Kristin G. Love, a staff attorney with the American Civil Liberties Union of New Mexico, says that, in February and March of 2019, her organization and others interviewed trans women and gay men who had been held at Otero. The detainees reported a variety of abuses. “We’ve been horrified with the conditions at Otero, and the discrimination that trans women and gay man have experienced there,” Love says. “We heard that the guards and staff engaged in rampant discrimination, that the people [who] were detained there experienced sexual harassment and abuse, and just unconscionable transphobic statements.” She says that, in various instances, guards told women things like “Walk like a man” or “You better sit like a man.”
In March, the ACLU of New Mexico and two other local advocacy groups wrote an open letter to the Otero facility as well as the Department of Homeland Security alleging that ICE’s practices at Otero have “created an unsafe environment for transgender women and gay men” detained there, and demanding a response from both the government and the private company that operates the facility. (Love says the letter has received no response.)
One of the co-authors of the letter, Nicolas Palazzo, a staff attorney with the Las Americas Advocacy Center in El Paso, said he’d spoken with more than 10 transgender and queer detainees who had been held in the Otero facility. The transphobic and homophobic harassment the people he’d talked to had experienced was “two-fold,” he says: “There’s harassment and verbal abuse from other detainees, but also harassment coming from guards and ICE personnel—and the failure of ICE personnel to adequately protect these individuals.”
Palazzo says that, besides being placed in solitary confinement, transgender women and gay men were split up between barracks. “There’s a lot of power in keeping these communities together,” Palazzo says, explaining the sense of isolation his clients have felt when they’re “intentionally separated” from other queer people.
The letter also alleges that Otero staff had withheld medication from transgender detainees. According to the letter, multiple detainees, when they asked to continue their hormone treatment, were told either “ICE won’t give you hormones,” or “This isn’t your home.”
Medina Leon’s Death and ICE’s Response
In a statement to the Washington Post, which first reported Medina Leon’s death on Sunday, Corey A. Price, field office director for ICE Enforcement and Removal Operations in El Paso, said, “This is yet another unfortunate example of an individual who illegally enters the United States with an untreated, unscreened medical condition.”

AVAILABLE DATA

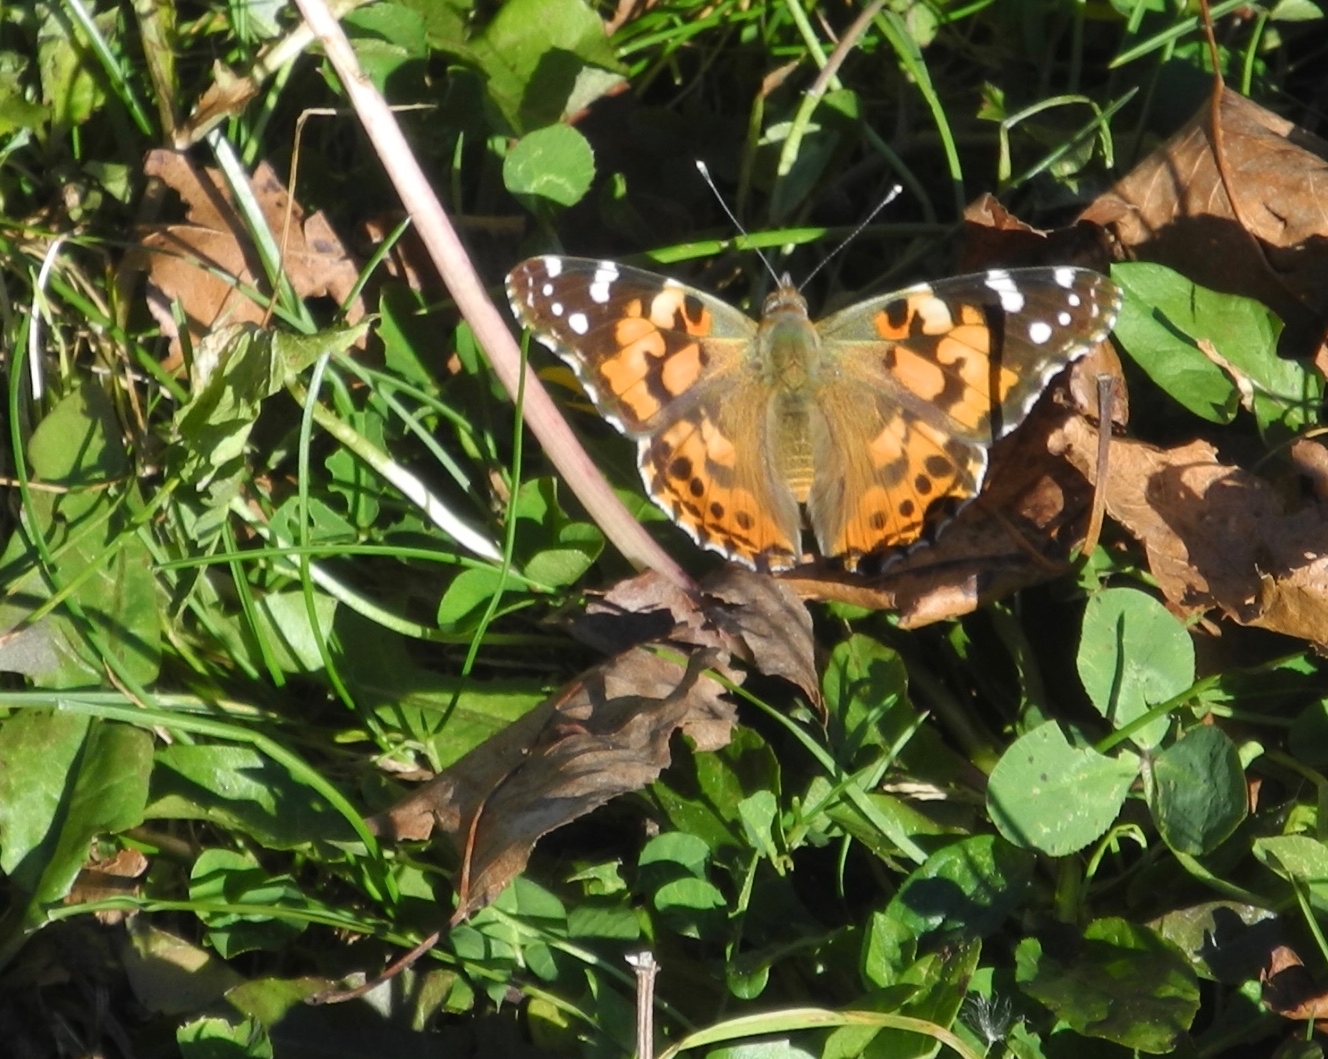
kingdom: Animalia
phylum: Arthropoda
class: Insecta
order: Lepidoptera
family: Nymphalidae
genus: Vanessa
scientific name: Vanessa cardui
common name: Painted lady
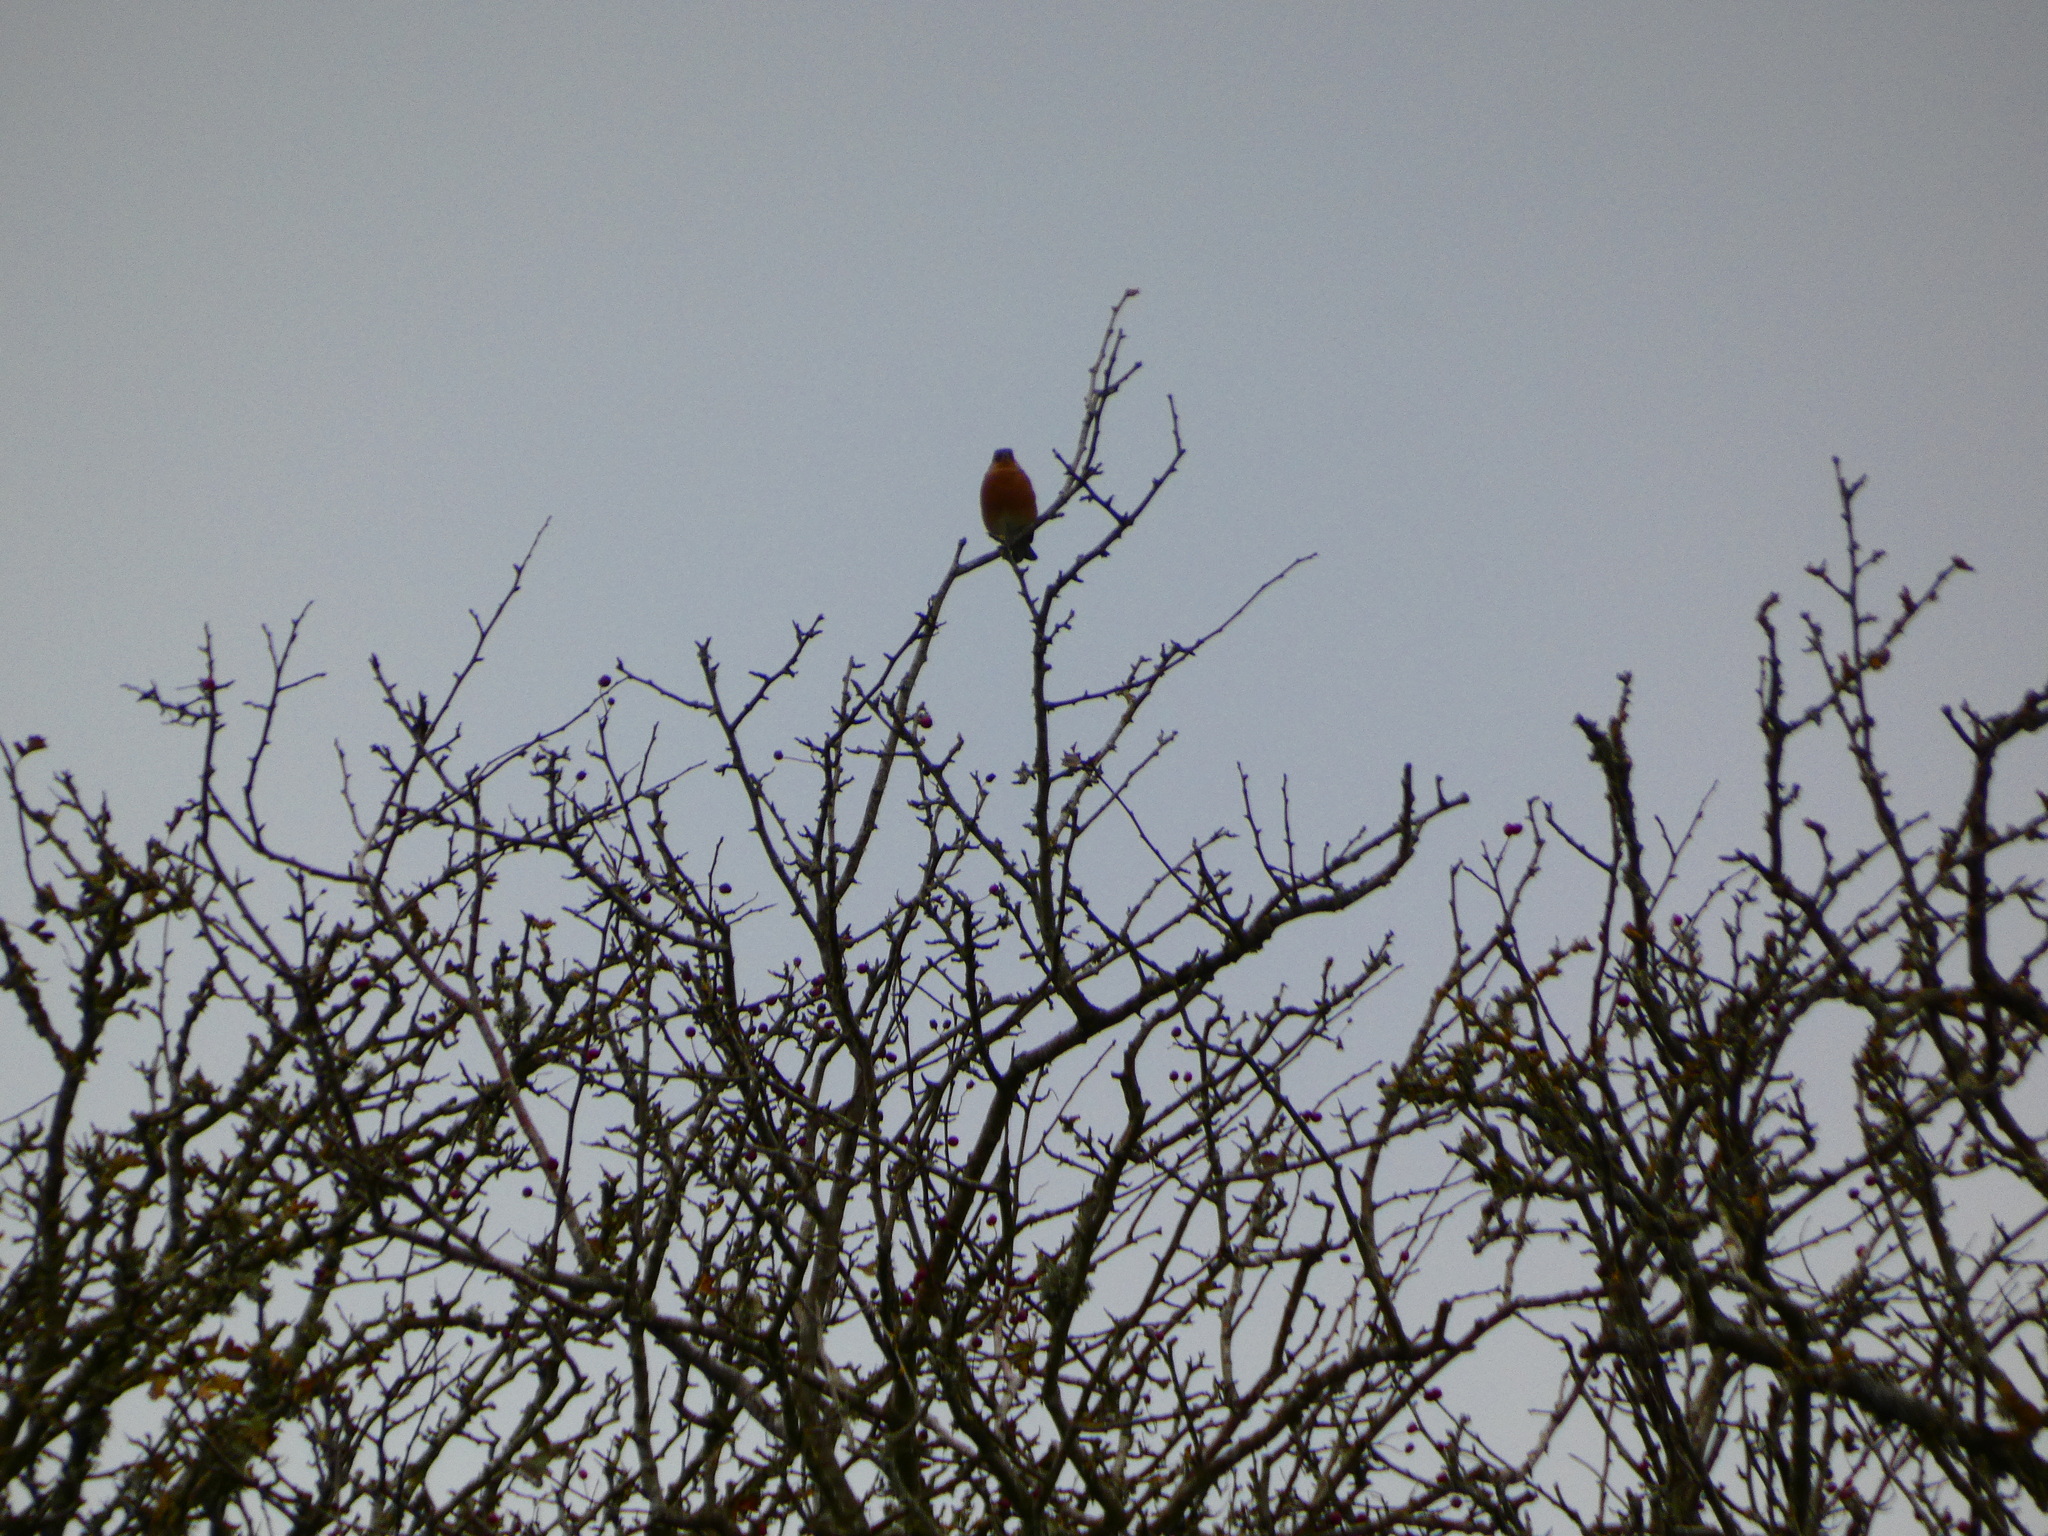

PROBLEMS TO SOLVE
• A. Can you retype the article on the Otero facility from the words containing "One of the co-authors" through "other queer people."?
• B. Which people are named in the article on the Otero facility?
• C. Can you carry on the article on the Otero facility from the point where it stops?
You won't need the lines after the article on the Otero facility.

SOLVED TASKS
• A.
One of the co-authors of the letter, Nicolas Palazzo, a staff attorney with the Las Americas Advocacy Center in El Paso, said he’d spoken with more than 10 transgender and queer detainees who had been held in the Otero facility. The transphobic and homophobic harassment the people he’d talked to had experienced was “two-fold,” he says: “There’s harassment and verbal abuse from other detainees, but also harassment coming from guards and ICE personnel—and the failure of ICE personnel to adequately protect these individuals.”
Palazzo says that, besides being placed in solitary confinement, transgender women and gay men were split up between barracks. “There’s a lot of power in keeping these communities together,” Palazzo says, explaining the sense of isolation his clients have felt when they’re “intentionally separated” from other queer people.

• B.
Kristin G. Love
Nicolas Palazzo
Medina Leon
Corey A. Price

• C.
But Medina Leon had not entered the country illegally. She presented herself for asylum at the official port of entry on April 11th. Asking for asylum at an official port of entry is a right protected under both U.S. and international law.
When Pacific Standard asked ICE for a comment on various allegations made against the agency’s treatment of Medina Leon and other transgender detainees on Monday, the agency sent an amended version of Price’s statement, which removed references to Medina Leon entering the country illegally. ICE did not respond to other allegations about its treatment of transgender detainees.
Both Love and Palazzo say that the fact that Medina Leon had a pre-existing condition does not take the responsibility off of ICE. “ICE has a legal obligation to provide people with adequate care in a timely way,” Love says.
Love also notes that ICE has the power to parole asylum seekers, and anyone else who does not present a flight risk or a danger to the community. “ICE made a decision to detain a seriously ill person, and keep her in detention,” Love says. “She should have received adequate and timely medical care.”
In ICE’s statement to Pacific Standard, the agency noted key dates in Medina Leon’s timeline, including the day she entered ICE custody (April 14th) and the day she was issued a notice to appear before an immigration judge (May 22nd). There was no indication she received any medical care prior to May 28th, when she was taken to the hospital.